Le finalità per cui può essere destinato il 5 per mille sono il sostegno e il finanziamento di:Enti non profit, come organizzazioni di volontariato, cooperative sociali, organizzazioni di promozione sociale, organizzazioni non lucrative di utilità sociale, cioè onlus (articolo 10 del decreto legislativo 460/1997), ecc.;

Istituti che si occupano di ricerca scientifica;
Università; Enti dediti alla ricerca sanitaria;
Servizi sociali del comune di residenza del contribuente;
Associazioni sportive dilettantistiche accreditate dal Comitato Olimpico, in cui sia presente il settore giovanile e che svolgano attività in favore di persone svantaggiate da un punto di vista fisico, psichico, familiare o economico;
Attività di salvaguardia, sostegno e valorizzazione dei beni culturali e paesaggistici (legge n.111 del 15 luglio 2011).

Per dirla alla romana, ormai “la qualunque” può essere destinataria del cinque per mille.

Ma è vero che il 5 per mille non mi costa nulla?

E’ uno slogan che fa riferimento al fatto che comunque si tratta di una percentuale millesimale, come l’8 per mille o il 2 per mille, dalla tassa sul reddito di me in quanto persona fisica (IRPEF in sigla) che comunque dovrei pagare.

Ma mi costa, io direi. E nemmeno poco, visto che più trascorrono gli anni (la mia prima dichiarazione è del 1985, relativa ai redditi 1984) più lo Stato è diventato esoso nei miei riguardi.

Al punto che quando sono stato licenziato dalla mia Azienda si è trattenuto sotto forma di imposta qualcosa come il 33% o il 37% (non ricordo esattamente, ma credetemi, la percentuale era compresa in quella forbice) del mio trattamento di fine rapporto, che per logica avrei dovuto reinvestire per cercare lavoro. Il 30 e passa per cento lo ha trattenuto subito, e poi mi ci ha fatto ripagare altre tasse nella dichiarazione dell’anno successivo…

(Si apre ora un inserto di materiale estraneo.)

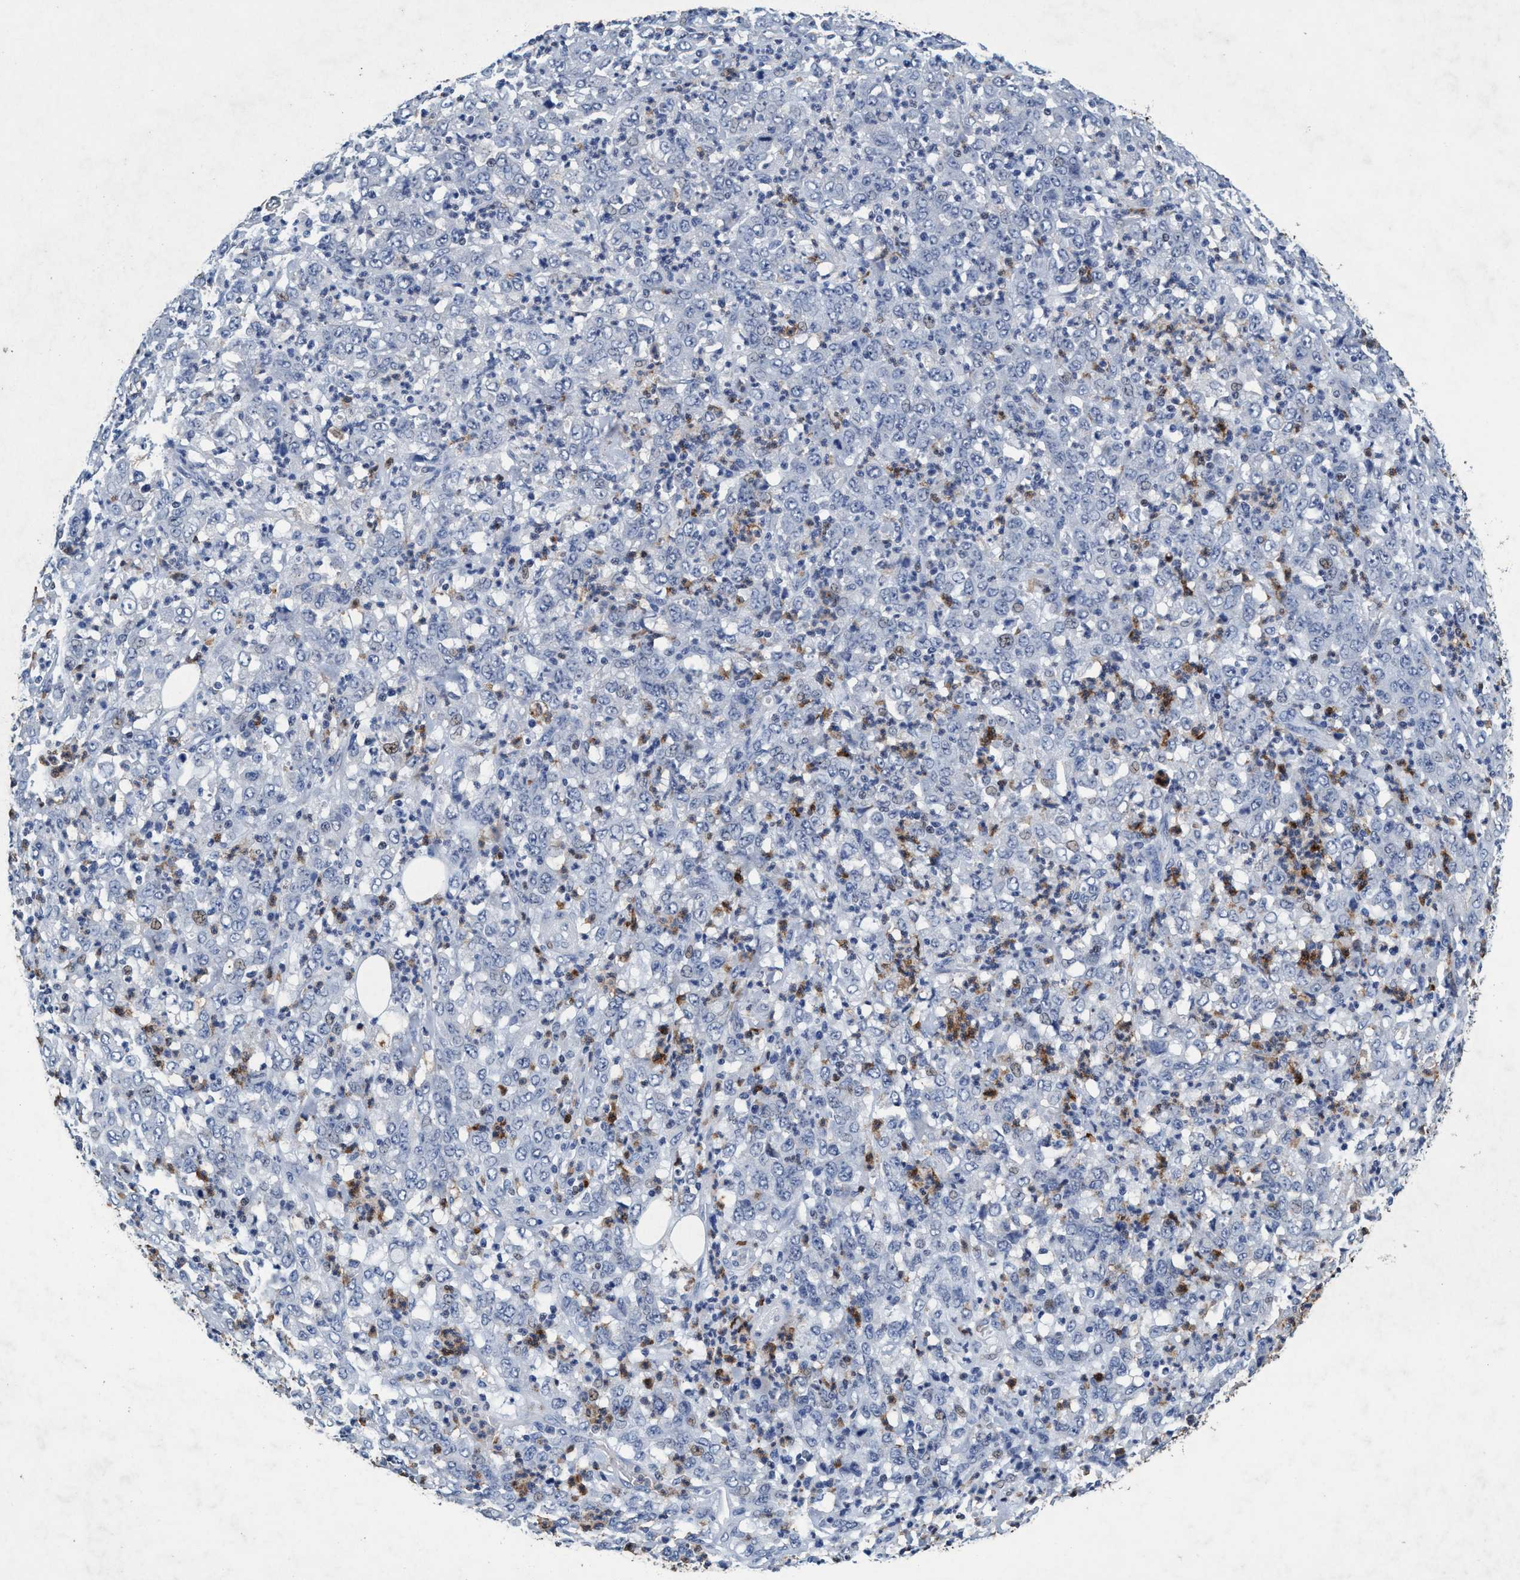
{"staining": {"intensity": "negative", "quantity": "none", "location": "none"}, "tissue": "stomach cancer", "cell_type": "Tumor cells", "image_type": "cancer", "snomed": [{"axis": "morphology", "description": "Adenocarcinoma, NOS"}, {"axis": "topography", "description": "Stomach, lower"}], "caption": "Tumor cells are negative for protein expression in human adenocarcinoma (stomach).", "gene": "GRB14", "patient": {"sex": "female", "age": 71}}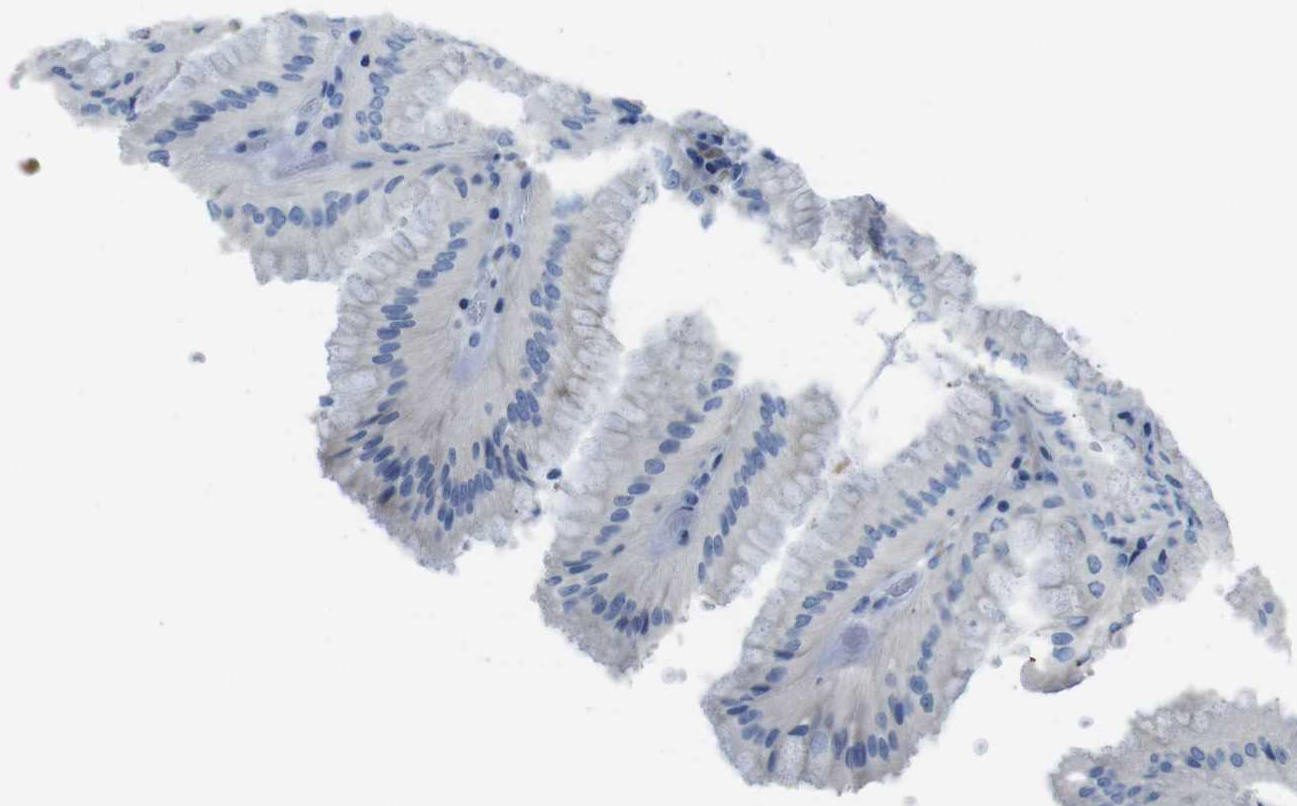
{"staining": {"intensity": "strong", "quantity": "<25%", "location": "cytoplasmic/membranous"}, "tissue": "stomach", "cell_type": "Glandular cells", "image_type": "normal", "snomed": [{"axis": "morphology", "description": "Normal tissue, NOS"}, {"axis": "topography", "description": "Stomach, lower"}], "caption": "Protein staining of benign stomach demonstrates strong cytoplasmic/membranous positivity in approximately <25% of glandular cells.", "gene": "ASIC5", "patient": {"sex": "male", "age": 71}}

Mi costa perchè lo Stato non solo è esoso, ma mi rende sempre meno servizi nei vari ambiti di sua competenza, quali la sicurezza, la sanità, la scuola per i miei figli. Al punto che oggi mi chiedono il 5 per mille anche enti di competenza regionale o comunale. Perchè lo Stato trasmette loro sempre meno risorse per queste cose e perchè loro, come lo Stato, sono sempre più simili a parassiti che usano tutte le risorse che hanno per alimentare la macchina che li fa “funzionare” (volutamente tra virgolette).

Mi costa perchè dare il 5 per mille ad alcuni di questi enti è quindi come pagare le tasse due, tre o quattro volte. Pago lo Stato perchè la Regione mi dia determinate forme di assistenza sanitaria, pago la Regione (addizionale regionale) perchè lo Stato non le devolve i miei soldi, pago il Comune (addizionale comunale) perchè “idem” ed infine dovrei anche pagare il 5 per mille ai serivizi sociali del mio comune di residenza???

Quindi, tornando allo slogan pubblicitario di partenza, il 5 per mille, care associazioni, non solo mi costa, ma mi costa caro, anzi ci costa carissimo!

Poi non vi preoccupate. Un codice fiscale ce lo scriverò nell’apposito spazio della mia dichiarazione. Ma possibilmente di qualcuno che non mi assilli con quello slogan bugiardo che sembra piacervi tanto.